Tuesday, May 09, 2006



Electoral transparency

I've been kicking around more ideas for Member's Bills, and there's a really obvious one: amending the Electoral Act 1993 to improve the transparency of political party funding. Currently, the law requires every party to publish an annual return listing every donation over $10,000. Despite allowing large amounts of party funding to go unreported, parties still go to great lengths to avoid even this lax scheme - Labour by the use of "anonymous" (yeah, right) donations, and National through a network of special purpose trusts whose purpose can only be described as money laundering. In the long term, I'd like to see both practices banned outright - both are deliberate attempts to frustrate transparency and undermine the integrity of the democratic system. But in the meantime, I'll settle for a simple step to ensure greater transparency: lowering the declaration threshold by a factor of ten, to $1000. This would require amending the definition of "party donation" in s214F. While we're at it, we could also do the same for candidate donations, lowering the $1000 threshold in s210 to, say, $500. The resulting bill would be simple and clear. It would also be popular. According to Raymond Miller's Party Politics in New Zealand, there is substantial support among voters for greater transparency, with support fluctuating between 70% and 95% depending on party affiliation. There is more disagreement among political candidates, with support ranging between 15% for ACT candidates to 90 - 95% for Labour, NZFirst, Green and Progressive candidates. The latter four parties between them have more than enough votes to pass such a bill - all that is required is for some eager MP to take it up.

So, who's game...?

6 comments:

Agreed. And before the next election too. We cant let ourselves slip into the US model of soft donations and deep lobby pockets.

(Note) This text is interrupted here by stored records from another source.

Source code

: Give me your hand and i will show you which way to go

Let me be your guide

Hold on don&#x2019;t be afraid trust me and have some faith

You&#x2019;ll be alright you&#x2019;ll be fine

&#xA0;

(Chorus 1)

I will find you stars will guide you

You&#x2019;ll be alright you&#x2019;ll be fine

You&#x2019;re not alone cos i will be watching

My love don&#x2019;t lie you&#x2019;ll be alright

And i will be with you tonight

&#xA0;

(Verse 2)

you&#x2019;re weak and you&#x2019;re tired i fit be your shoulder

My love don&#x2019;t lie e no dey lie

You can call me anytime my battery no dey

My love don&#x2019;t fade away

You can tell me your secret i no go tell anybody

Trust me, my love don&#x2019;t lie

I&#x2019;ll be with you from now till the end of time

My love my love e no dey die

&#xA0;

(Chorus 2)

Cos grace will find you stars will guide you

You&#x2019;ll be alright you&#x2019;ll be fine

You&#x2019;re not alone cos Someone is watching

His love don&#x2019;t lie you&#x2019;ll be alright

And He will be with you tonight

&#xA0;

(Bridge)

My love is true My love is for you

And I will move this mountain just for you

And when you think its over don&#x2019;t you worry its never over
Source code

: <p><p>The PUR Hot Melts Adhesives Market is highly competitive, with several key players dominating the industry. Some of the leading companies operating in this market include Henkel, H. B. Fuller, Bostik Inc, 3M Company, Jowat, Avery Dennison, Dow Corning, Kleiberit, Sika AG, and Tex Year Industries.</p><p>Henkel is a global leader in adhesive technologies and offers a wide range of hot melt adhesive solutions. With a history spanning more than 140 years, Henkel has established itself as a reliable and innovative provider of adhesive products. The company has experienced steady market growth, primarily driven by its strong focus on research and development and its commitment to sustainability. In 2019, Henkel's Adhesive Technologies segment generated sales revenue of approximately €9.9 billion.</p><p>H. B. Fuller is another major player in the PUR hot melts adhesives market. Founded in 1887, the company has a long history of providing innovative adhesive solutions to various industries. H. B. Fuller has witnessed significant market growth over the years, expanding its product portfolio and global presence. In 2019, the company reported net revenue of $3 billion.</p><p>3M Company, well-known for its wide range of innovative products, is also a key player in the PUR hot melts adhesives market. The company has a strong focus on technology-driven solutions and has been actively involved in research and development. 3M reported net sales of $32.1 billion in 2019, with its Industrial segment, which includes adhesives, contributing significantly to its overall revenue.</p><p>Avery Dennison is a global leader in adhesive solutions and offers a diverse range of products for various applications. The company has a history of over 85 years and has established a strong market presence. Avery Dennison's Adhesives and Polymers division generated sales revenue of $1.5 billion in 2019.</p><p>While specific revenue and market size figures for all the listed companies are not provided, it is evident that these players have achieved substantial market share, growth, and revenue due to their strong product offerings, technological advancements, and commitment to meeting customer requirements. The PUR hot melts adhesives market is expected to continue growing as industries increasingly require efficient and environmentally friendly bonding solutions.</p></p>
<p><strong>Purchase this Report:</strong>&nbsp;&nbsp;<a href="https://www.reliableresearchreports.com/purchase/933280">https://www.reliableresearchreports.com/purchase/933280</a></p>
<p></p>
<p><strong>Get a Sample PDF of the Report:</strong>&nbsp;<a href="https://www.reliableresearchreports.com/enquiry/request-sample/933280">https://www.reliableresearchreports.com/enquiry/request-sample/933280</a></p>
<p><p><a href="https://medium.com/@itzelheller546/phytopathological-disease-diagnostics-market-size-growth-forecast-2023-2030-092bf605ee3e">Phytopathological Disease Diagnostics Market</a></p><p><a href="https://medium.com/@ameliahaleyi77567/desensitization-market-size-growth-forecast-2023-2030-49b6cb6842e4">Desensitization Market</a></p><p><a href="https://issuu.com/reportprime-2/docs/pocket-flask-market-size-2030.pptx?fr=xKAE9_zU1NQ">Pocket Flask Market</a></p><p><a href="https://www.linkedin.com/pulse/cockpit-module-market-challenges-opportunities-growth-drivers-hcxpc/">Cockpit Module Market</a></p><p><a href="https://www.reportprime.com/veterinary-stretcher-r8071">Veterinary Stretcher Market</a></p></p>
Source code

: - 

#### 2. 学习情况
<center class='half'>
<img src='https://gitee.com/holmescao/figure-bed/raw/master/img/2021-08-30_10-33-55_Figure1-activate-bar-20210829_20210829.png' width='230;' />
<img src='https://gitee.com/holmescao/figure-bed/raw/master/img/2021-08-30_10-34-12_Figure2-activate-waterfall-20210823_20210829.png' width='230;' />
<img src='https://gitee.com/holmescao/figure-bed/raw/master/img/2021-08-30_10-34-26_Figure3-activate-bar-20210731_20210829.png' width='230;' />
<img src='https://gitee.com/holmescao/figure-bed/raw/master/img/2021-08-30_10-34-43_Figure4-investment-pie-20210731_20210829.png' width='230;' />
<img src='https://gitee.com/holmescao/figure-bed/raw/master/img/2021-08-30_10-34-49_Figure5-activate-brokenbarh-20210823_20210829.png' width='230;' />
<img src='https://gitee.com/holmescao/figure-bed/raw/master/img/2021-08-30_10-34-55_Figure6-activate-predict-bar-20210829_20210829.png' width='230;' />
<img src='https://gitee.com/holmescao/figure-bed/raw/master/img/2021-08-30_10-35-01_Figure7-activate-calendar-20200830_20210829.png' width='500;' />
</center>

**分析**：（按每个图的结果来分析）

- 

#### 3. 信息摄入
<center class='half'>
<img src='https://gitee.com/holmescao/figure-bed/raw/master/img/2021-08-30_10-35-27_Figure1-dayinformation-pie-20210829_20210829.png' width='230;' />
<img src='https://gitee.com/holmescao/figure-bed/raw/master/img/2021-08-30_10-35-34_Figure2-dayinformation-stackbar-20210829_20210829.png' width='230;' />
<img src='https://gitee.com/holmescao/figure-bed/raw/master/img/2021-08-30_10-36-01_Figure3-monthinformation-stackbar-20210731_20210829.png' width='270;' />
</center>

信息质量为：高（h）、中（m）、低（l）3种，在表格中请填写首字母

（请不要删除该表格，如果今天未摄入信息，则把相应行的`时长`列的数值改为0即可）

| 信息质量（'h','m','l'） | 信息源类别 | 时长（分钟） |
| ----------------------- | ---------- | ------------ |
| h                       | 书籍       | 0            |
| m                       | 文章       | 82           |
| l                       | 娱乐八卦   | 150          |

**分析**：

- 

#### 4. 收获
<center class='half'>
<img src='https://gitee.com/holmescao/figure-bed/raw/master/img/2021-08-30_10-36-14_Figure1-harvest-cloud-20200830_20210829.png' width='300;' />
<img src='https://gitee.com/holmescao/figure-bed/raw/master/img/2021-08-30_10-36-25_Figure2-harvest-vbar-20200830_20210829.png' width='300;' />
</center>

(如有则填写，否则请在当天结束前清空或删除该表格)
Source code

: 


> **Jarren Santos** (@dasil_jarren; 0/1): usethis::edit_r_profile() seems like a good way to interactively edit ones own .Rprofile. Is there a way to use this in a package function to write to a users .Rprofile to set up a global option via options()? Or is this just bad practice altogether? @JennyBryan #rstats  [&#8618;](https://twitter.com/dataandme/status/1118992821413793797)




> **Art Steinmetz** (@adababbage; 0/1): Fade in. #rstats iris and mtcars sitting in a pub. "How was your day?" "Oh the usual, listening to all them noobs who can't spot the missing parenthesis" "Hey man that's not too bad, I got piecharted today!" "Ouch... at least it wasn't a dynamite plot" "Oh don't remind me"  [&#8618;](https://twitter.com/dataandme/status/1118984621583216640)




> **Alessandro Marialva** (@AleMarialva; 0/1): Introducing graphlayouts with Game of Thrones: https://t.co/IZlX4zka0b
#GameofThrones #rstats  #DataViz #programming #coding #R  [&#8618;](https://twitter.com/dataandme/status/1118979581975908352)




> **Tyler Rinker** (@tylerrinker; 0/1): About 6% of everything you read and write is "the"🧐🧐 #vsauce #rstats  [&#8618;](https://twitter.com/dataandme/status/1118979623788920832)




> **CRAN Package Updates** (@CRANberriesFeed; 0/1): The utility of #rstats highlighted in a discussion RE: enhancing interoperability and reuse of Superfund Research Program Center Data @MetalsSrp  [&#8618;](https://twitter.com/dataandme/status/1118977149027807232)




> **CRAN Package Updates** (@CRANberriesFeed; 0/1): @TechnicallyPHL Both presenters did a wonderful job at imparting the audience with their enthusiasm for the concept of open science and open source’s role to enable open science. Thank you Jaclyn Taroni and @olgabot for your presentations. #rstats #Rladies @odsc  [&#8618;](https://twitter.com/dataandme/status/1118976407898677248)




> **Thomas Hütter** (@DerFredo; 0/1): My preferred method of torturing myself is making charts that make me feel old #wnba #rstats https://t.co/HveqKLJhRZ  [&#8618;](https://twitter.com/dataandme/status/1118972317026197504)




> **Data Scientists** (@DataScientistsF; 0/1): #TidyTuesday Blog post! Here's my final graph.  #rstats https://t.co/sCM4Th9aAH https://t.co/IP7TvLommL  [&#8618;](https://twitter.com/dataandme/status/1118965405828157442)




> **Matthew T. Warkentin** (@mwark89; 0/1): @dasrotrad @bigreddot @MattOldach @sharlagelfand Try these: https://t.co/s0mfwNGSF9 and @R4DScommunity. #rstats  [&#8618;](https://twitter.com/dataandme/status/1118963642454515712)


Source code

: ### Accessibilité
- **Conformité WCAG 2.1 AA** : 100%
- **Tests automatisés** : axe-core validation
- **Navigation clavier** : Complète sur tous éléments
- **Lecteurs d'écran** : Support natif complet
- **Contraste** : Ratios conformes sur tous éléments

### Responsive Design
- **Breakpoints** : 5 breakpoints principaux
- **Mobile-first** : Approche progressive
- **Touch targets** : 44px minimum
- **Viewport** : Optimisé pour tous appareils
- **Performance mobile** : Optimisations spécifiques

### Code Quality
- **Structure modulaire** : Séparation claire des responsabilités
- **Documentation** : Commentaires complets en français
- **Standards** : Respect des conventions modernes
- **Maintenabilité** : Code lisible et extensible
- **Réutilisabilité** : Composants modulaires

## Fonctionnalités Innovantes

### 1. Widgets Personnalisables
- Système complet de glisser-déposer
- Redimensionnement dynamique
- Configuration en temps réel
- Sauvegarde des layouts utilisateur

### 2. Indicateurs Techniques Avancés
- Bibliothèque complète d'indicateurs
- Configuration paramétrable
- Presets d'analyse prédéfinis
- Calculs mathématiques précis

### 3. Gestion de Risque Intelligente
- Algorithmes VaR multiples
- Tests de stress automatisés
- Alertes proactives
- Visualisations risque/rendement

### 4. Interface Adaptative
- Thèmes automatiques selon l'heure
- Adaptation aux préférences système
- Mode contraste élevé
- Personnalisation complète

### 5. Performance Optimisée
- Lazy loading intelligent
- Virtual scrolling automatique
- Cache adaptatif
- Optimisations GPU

Each donation, or rather, each source of funding has to be reported and has to be traceable. Even if the public doesn't know, there should have to be a way for every cent to be traceable by auditors. Each party should be required to have its acounts audited by (either public or private sector) accountant against a set of rules.

Whatever the declaration limits are, the spending limit has to increase as well. Not by a huge amount, but with both National and Labour pulling funding close to that limit in election years it'll become much more tempting from here on in.

If the law can't change with the cost of running campaigns, we will end up with more overspending scandals & less transparancy in the system (more Bretheren), which will only lead to buying of elections.

Posted by James : 5/09/2006 07:24:00 AM

Anonymous donations serve a very important democratic purpose, if the political parties/candidates who receive such donations do not know from whom they come then they can't be influenced by donors in making Parliamentary or Governmental decisions.

Posted by Graeme Edgeler : 5/09/2006 02:01:00 PM

Graeme: So I've heard DPF claiming many times. But the public simply has no way of knowing that the politicians are as ignorant as they claim, or whether they are just lying to us.

Sunshine is the best disinfectant. Make it all transparent, and let the public judge for themselves through the electoral system what constitutes an undue influence.

Posted by Idiot/Savant : 5/09/2006 02:57:00 PM

Surely any donation is a non-democratic way of influencing an election result, whether or not it is anonymous.

However you couldn't really abolish them altogether, otherwise fledgeling/minor parties couldn't muster support for getting started.

I can think of two other ideas that aim to correct the problem, neither of which I particularly like, but maybe they will inspire other good ideas.

1. Vet donations and divvy them up based on the listed number of donators/supporters. The parties that could get the most $1 listed financial members would then get the biggest payouts.

2. retrospectively adjust the allocation of seats in parliament; for instance if party A spent 50% of the total campaign spend but only got 40% of the vote, the allocated seats in parliament get adjusted based on the 10% discrepancy.

Posted by Anonymous : 5/09/2006 05:42:00 PM

Sam: It costs money to run a party, and they have to pay for themselves somehow. Likewise, it costs money for parties to propagate their views and fight elections. The chief concern of the public in this is making sure that any provision of money isn't repaid by political favours in office - and I think the first part of any solution is transparency.

As for retrospectively adjusting the allocation of seats in parliament based on funding, I'm not sure what you're getting at. Spending money on an election campaign does not entitle a party to seats any more than it disqualifies them; the only basis for determining seat allocations is and should be popular support as measured by the number of votes.

Posted by Idiot/Savant : 5/10/2006 12:10:00 AM

Transparancy is all well and good, but it falls well short of full public funding and accompanying regulatory requirements for proportional (and may as well be free) airtime and paper space leading up to elections. Democracy should never come down to who has the most money.

Getting rid of the nonsense of giving most of it to the big two wouldn't hurt either, but I can't see Lab and Nat voting for that. Proportional to the last vote, not ancient history.

Oh, and get rid of the 5% threshold already; should be mentioned every time elections are.